Making Rigorous Impact Evidence Reliable for Local Policy Decision-Making: Examining Prediction of Site-Specific Impacts
*Names in bold indicate Presenter
Many evaluations of education interventions and social programs are primarily intended to inform local education and social service office decision makers. Adopting specific curricula or teaching techniques or providing services of a particular type to families served by the TANF and child welfare systems are decisions made by local school administrators and state and local human services officials. When program directors wish to use the results of rigorous multi-site national evaluations of interventions to inform their local decisions, they are faced with a question: “If we were to implement locally the intervention tested in the national evaluation would it produce impacts of the same direction and magnitude…or some other particular effects (or no effect at all)?” This paper investigates this question—dubbed the “transfer validity” issue for impact findings—using data from an actual evaluation.
Recent work on external validity of large-scale impact evaluations has focused on widening the scope of applicability of findings from the evaluation sample to the larger nation. Virtually no research has been conducted on narrowing evaluation results to better transfer their policy guidance to specific local program offices or school districts. Using an example from education—charter school reform—our research identifies and formalizes methods for using evidence from large-scale randomized evaluations to predict the effects of implementing an intervention in individual locations. We investigate and report whether particular statistical methods, combined with existing data from the national evaluation of charter schools sponsored by the Institute of Education Sciences are successful at predicting site-specific impacts.
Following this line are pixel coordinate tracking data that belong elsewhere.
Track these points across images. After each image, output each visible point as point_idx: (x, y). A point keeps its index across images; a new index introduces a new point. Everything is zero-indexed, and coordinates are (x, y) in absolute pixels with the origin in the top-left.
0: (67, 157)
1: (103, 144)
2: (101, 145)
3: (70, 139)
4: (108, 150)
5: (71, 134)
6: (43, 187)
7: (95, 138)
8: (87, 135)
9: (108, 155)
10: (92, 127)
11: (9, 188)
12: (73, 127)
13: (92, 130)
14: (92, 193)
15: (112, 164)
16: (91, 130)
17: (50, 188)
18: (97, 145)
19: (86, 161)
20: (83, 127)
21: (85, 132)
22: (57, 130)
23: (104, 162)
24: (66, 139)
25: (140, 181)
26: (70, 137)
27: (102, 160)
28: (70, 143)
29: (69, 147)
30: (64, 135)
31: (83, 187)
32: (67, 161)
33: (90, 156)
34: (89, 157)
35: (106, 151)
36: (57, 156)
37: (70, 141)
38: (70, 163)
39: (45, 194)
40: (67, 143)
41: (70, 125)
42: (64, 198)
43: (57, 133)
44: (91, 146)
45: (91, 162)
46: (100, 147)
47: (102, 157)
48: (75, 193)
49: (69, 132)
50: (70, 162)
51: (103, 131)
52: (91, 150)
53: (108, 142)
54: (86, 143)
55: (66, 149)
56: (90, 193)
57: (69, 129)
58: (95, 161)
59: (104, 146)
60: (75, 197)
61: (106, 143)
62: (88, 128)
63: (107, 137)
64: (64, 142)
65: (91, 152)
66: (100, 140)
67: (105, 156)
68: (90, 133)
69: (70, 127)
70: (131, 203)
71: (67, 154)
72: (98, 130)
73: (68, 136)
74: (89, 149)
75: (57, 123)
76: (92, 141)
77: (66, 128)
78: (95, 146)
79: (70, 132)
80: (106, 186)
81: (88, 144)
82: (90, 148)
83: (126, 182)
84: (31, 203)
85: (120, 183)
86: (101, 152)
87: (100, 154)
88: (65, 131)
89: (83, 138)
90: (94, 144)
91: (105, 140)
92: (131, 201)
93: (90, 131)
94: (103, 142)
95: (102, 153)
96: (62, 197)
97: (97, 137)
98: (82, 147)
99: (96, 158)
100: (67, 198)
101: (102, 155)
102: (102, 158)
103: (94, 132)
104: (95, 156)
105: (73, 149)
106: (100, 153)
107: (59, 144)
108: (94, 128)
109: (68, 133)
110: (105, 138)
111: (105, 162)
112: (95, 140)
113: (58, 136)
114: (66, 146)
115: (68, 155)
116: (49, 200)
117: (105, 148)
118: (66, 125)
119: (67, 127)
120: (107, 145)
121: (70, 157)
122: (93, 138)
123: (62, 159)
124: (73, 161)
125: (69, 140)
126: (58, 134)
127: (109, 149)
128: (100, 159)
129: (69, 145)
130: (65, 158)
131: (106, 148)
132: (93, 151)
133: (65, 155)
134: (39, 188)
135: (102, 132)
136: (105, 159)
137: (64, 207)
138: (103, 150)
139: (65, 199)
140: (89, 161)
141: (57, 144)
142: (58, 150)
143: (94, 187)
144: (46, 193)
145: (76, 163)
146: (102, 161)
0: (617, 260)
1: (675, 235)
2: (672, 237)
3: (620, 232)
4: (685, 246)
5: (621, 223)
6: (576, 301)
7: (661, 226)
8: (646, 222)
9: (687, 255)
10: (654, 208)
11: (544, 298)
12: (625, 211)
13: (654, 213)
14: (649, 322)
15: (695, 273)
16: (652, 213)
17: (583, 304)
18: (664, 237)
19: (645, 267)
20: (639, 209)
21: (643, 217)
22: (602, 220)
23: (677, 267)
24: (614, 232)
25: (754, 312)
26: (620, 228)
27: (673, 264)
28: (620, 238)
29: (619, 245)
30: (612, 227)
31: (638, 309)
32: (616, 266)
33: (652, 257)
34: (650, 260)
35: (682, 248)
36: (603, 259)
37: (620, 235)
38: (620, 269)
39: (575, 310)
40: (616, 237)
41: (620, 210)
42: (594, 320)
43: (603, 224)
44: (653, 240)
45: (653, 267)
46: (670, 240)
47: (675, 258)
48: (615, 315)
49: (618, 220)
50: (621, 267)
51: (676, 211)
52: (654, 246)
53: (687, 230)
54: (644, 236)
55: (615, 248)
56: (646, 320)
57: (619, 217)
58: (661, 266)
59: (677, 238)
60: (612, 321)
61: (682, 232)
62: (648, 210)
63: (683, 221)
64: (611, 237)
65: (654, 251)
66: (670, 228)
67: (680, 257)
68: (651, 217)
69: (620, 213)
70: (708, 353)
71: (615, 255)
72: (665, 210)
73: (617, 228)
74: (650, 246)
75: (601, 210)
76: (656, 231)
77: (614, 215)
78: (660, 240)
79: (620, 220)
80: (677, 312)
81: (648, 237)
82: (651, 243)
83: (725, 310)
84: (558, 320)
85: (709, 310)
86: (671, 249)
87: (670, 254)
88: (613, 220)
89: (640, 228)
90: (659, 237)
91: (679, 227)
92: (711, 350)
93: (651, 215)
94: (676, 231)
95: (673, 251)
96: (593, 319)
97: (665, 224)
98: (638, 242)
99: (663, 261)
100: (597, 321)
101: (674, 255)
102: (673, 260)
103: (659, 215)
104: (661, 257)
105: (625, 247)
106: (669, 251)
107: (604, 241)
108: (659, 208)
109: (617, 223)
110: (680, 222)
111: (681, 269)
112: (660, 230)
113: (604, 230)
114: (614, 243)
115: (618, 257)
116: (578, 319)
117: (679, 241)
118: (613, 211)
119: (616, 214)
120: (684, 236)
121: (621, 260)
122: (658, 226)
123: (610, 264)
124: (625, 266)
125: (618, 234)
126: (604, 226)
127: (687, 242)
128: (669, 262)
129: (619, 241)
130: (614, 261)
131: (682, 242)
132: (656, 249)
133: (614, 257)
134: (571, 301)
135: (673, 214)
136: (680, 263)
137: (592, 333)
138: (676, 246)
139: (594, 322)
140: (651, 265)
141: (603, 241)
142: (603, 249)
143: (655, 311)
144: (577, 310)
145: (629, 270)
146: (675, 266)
To do this, we imagine that one of the sites in the charter school study had not been included in the evaluation and try to extrapolate (“transfer”) the impact estimate for that site using the experimental evidence of impacts in all the other sites. We then compare the predicted impact for that site to the gold standard estimate obtained by utilizing the site’s actual data and the within-site randomized design. Repeating this exercise one site at a time gives a large set of “case study” findings on transfer validity—i.e., the transportability of impact evidence to local jurisdictions. The methods examined include reweighing approaches and outcome model-based strategies. Methods that show consistent success in this exercise can serve as a means of predicting impacts in other non-studied sites.
This research addresses the oft-heard question for policy makers in evaluation sites when viewing the national findings, “Did it work for my setting?” and the frequent lament of policy makes outside the study sample of “How can I know if it would work in my setting?” Moreover, while the same extrapolation strategies may not work best in other contexts like foster care reform or job training services, future multi-site national evaluations can each follow the same analytic path pioneered here to identify the most reliable “impact transfer” method for its circumstances.